Bunun gibi babam (Mevlânâ Celâleddin) hazretleri de bir gün: “Ahmed Fakîh’in bu sarhoşluğu, efendimiz Şemseddin-i Tebrizî’nin sarhoşluk denizi yanında bir kokudan ibarettir” buyurdu.
Şiir:
“Sen, şaraptan, ben ise, kokusundan sarhoşum. Keykubâd’ın meclisinde kokunun da kıymeti vardır. “
(37) Rivayet olunur ki: Tanrı’dan başka kimsenin bilmediği veliler mertebesine erişen Şeyh Haccâc -i Nessâc, Bahâ Veled’in ölümünden sonra dokumacılıkla meşgul oluyordu. Fakirlerin kuru ekmeklerini satın alıp suya batırır, akşam onlarla iftar ederdi. Helâlinden kazandığı paraları saklardı. Böylece iki üç yüz kadar (para) biriktirir sonra bunları getirir, Hudâvendigâr hazretlerinin mübarek ayakkapları içine dökerdi. Hayatta kaldığı müddetçe bu hizmete devam etti.
(38) öyleki öldüğü vakit, cesedini yıkaması için bir ölü yıkayıcı çağırdılar.

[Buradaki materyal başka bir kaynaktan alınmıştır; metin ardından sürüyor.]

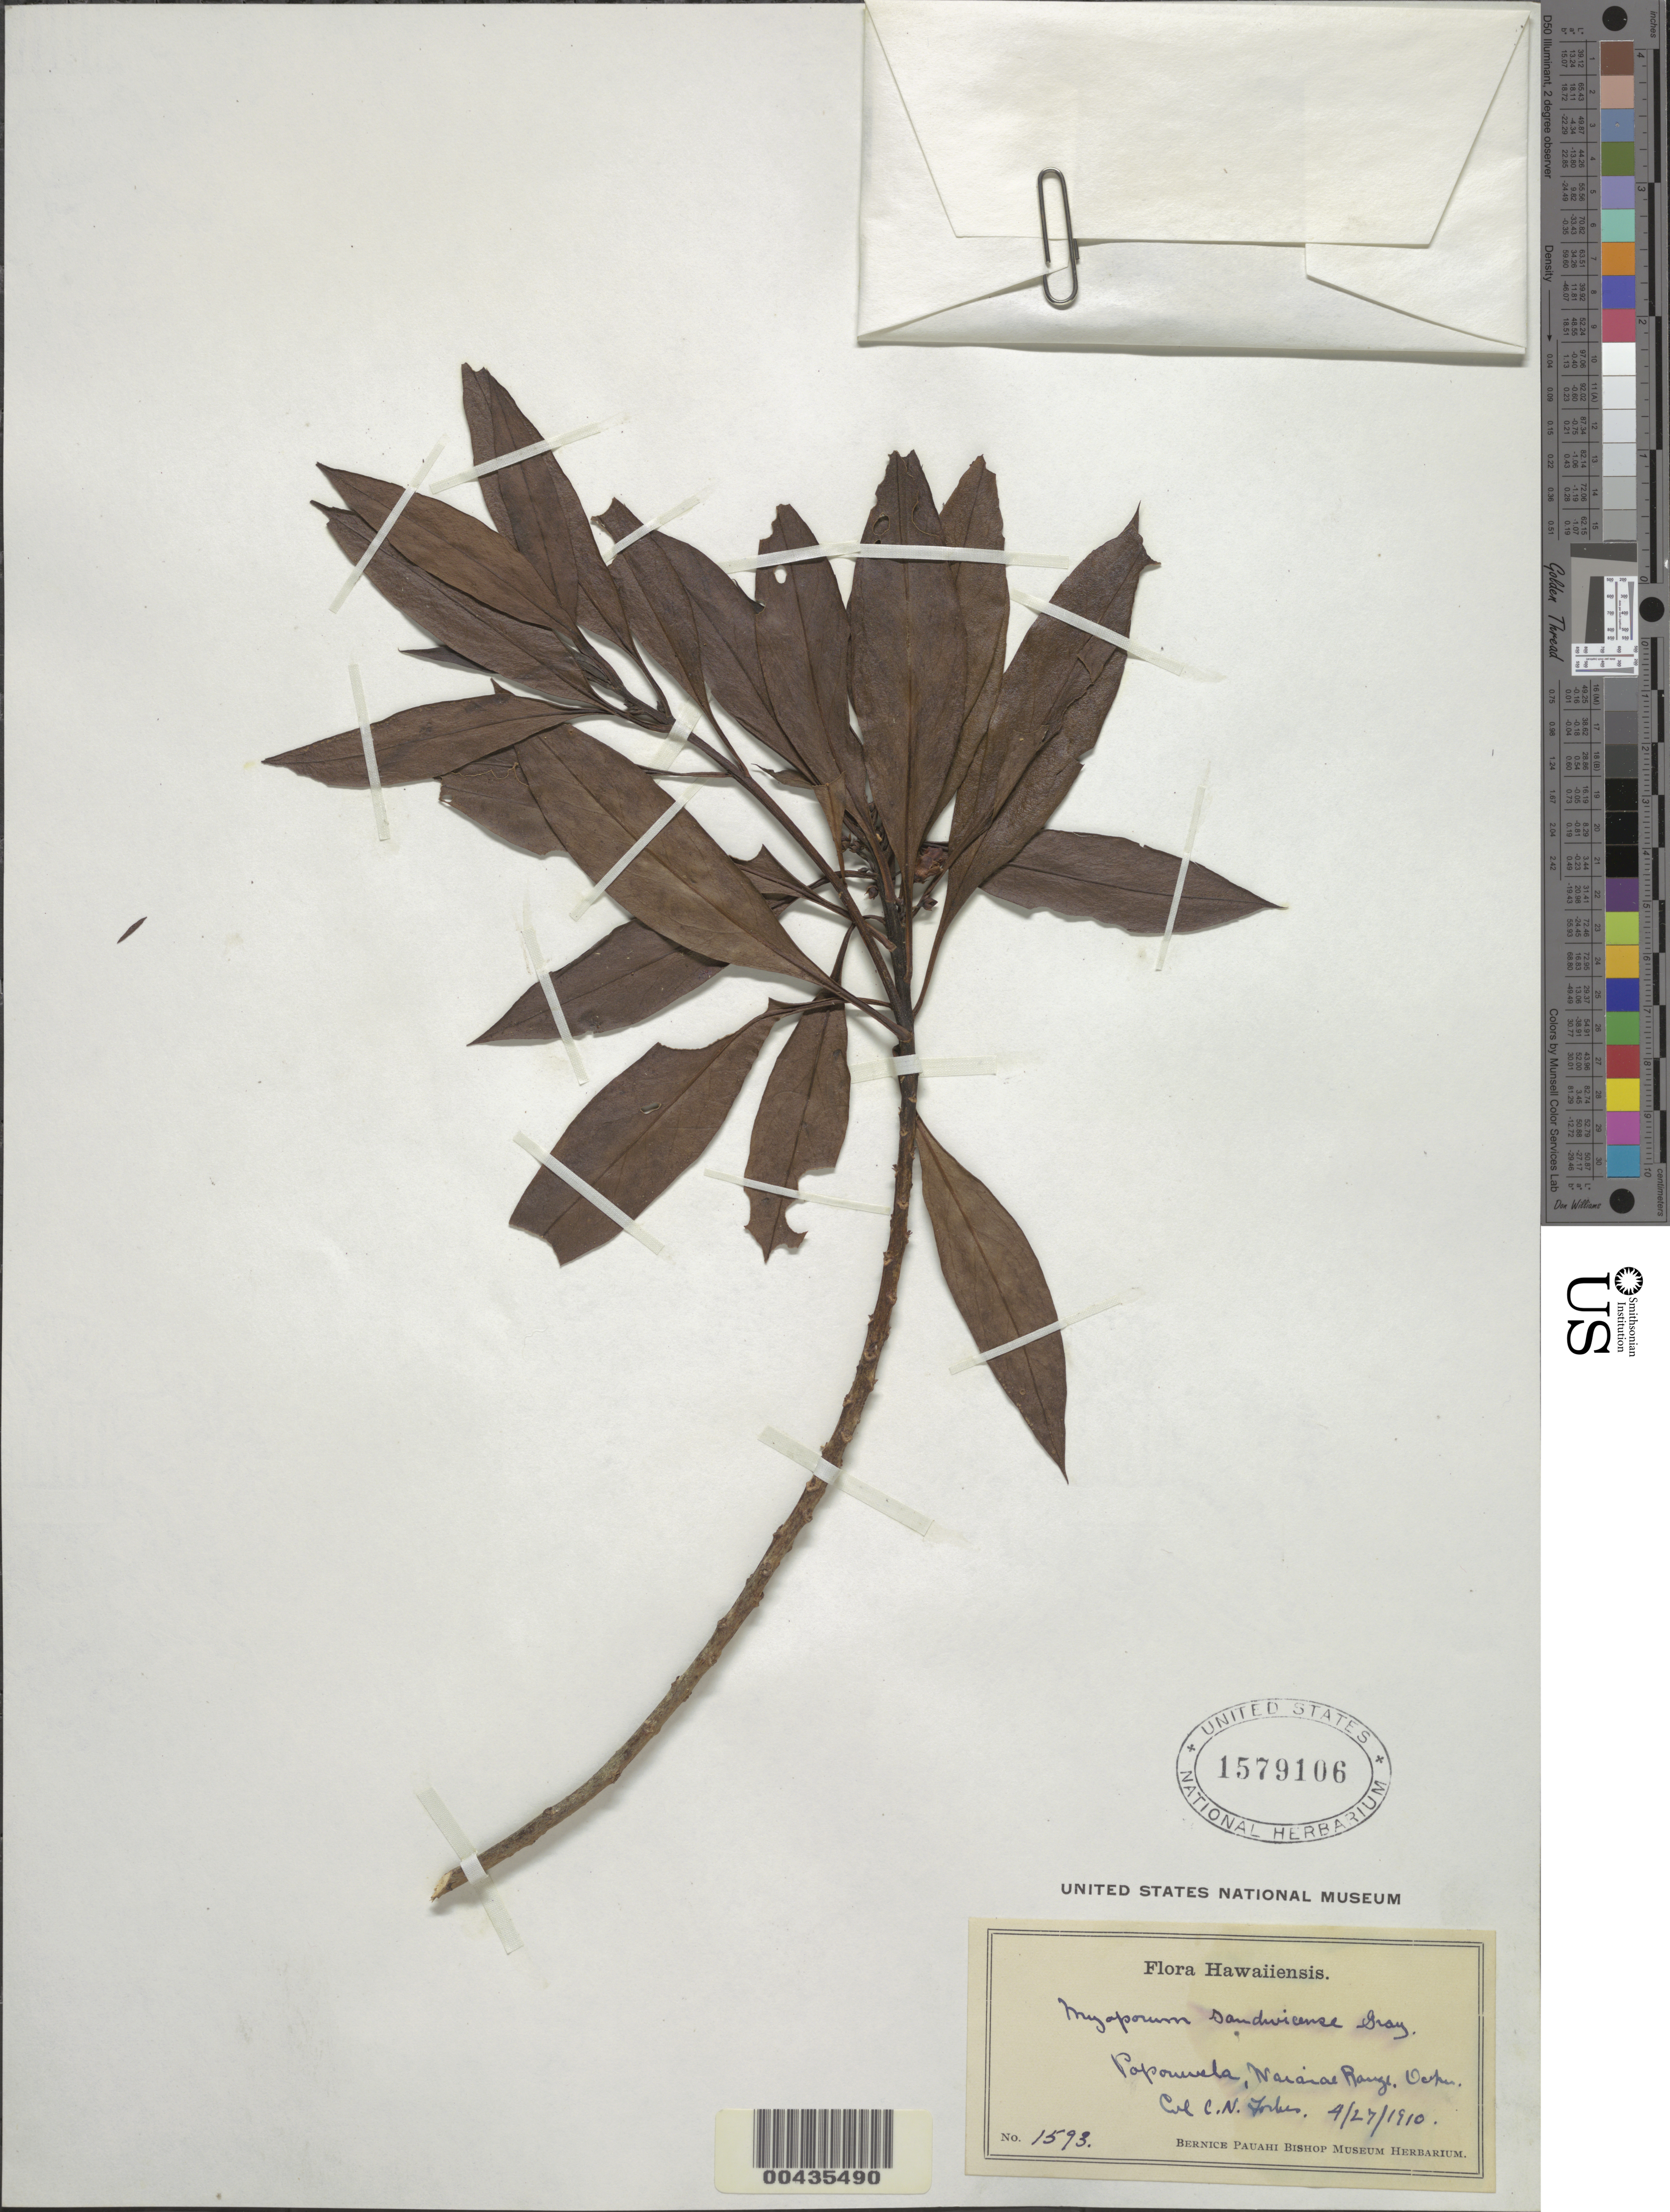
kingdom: Plantae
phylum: Tracheophyta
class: Magnoliopsida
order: Lamiales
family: Scrophulariaceae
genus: Myoporum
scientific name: Myoporum sandwicense subsp. sandwicense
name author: A. Gray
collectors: C. N. Forbes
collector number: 1593.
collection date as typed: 27 Apr 1910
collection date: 1910-04-27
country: United States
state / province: Hawaii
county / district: Honolulu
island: Oahu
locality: Popouwela, Waianae Range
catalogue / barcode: US 1579106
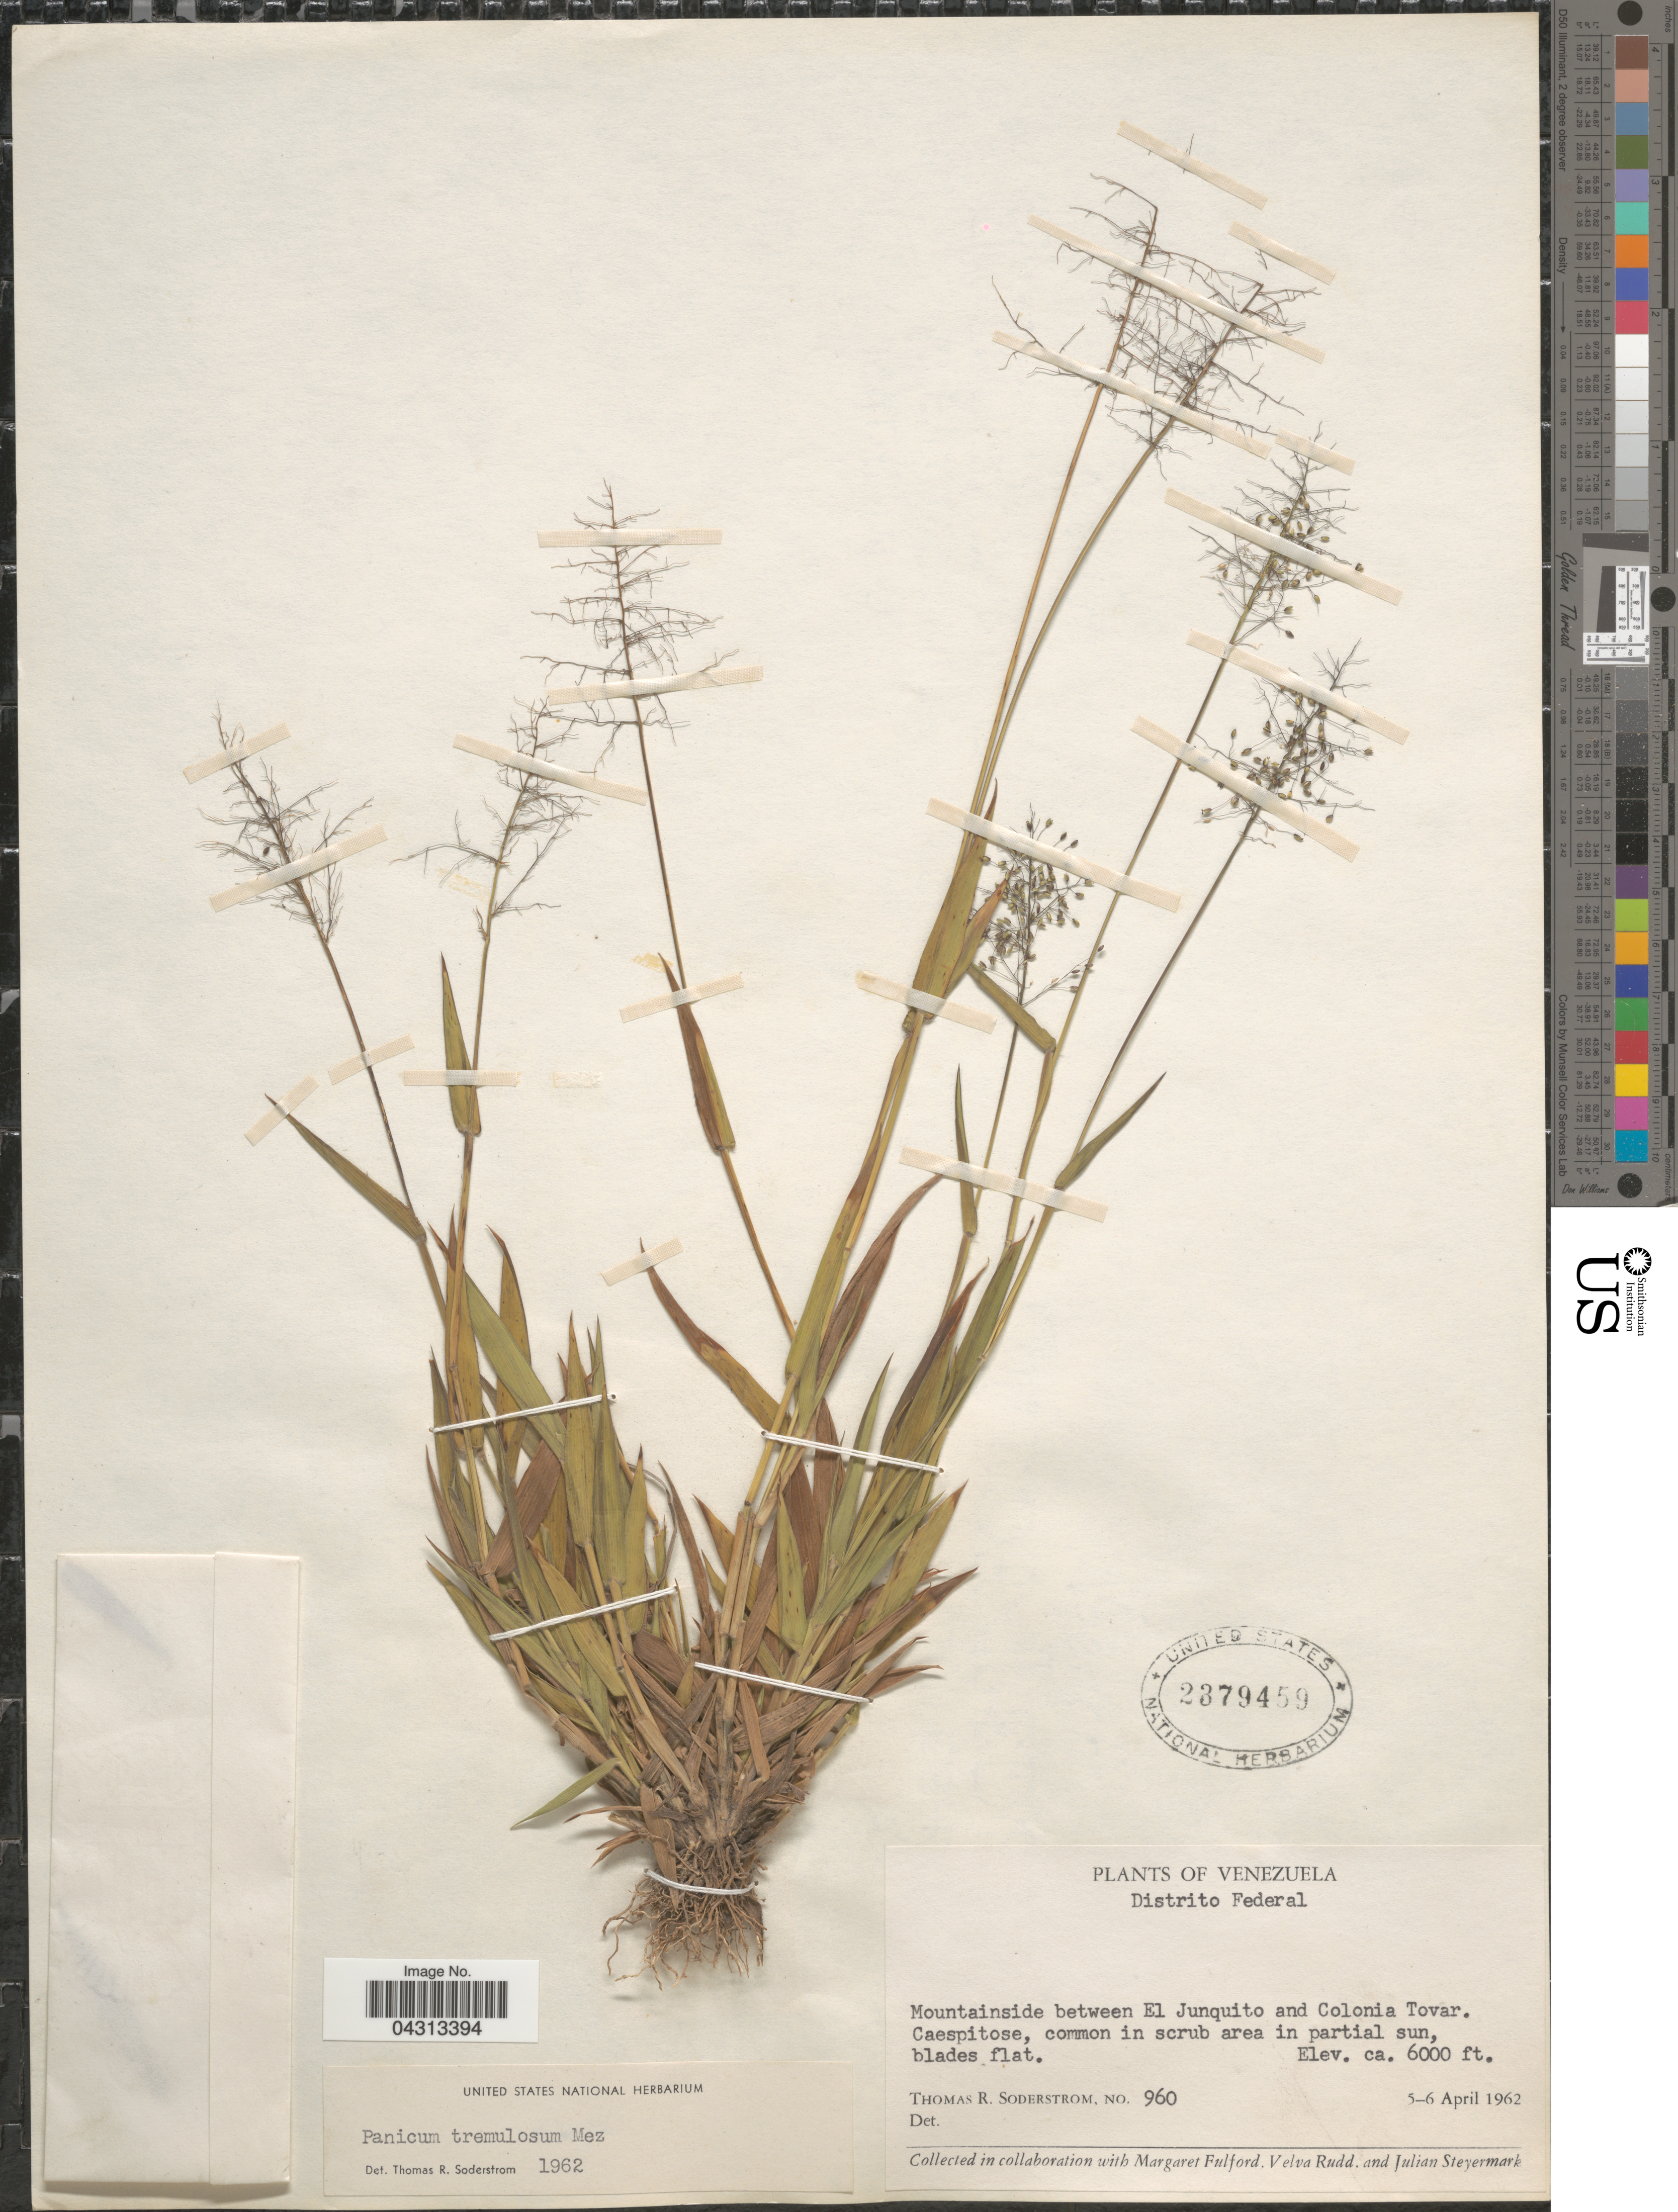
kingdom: Plantae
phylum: Tracheophyta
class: Liliopsida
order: Poales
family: Poaceae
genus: Dichanthelium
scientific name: Dichanthelium viscidellum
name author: (Scribn.) Gould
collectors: T. R. Soderstrom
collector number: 960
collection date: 1962-04-05/1962-04-06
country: Venezuela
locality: Distrito Federal. Mountainside between El Junquito and Colonia Tovar.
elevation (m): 1829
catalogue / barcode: US 2379459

Ölü yıkayıcı taharet vermek için onun avret mahalline el uzatınca Haccâc onun elini öyle bir yakaladı ki, ölü yıkayıcı büyük bir feryat kopararak kendinden geçti. Müritler ne kadar çabaladılarsa da ölü yıkayıcının elini onun pençesinden kurtaramadılar. Bunun üzerine Hudâvendigâr hazretlerine haber verdiler. Hudâvendigâr gelip şefaatte bulundu ve Haccâc’in kulağına: “Onu mazur gör. O, senin kim olduğunu bilemedi, kusurunu bana bağışla” diye bağırdı. Haccâc, o anda ölü yıkayıcının elini bıraktı. Bu ölü yıkayıcı da üç gün sonra öldü.
(39) Yine nakledilmiştir ki: Bir gün Sultan Veled hazretleri: “Büyük babam Bahâ Veled seksenbeş yaşında iken dünyadan göçtü” buyurdu.
(40) Derler ki: Bahâ Veled daima mezarlıkları gezer ve: “Ey Tanrı! bizi güzel huylu, (İztıraplara) dayanıklı yap” diye dua ederdi ve: “Gündüzleri mezarlıkları geziniz geceleri de gökte parhyan yıldızları seyrediniz ki, acayip ve nâdir şeyler göresiniz. Bu Peygamberimizin vasiyet ve âdetidir” buyururdu.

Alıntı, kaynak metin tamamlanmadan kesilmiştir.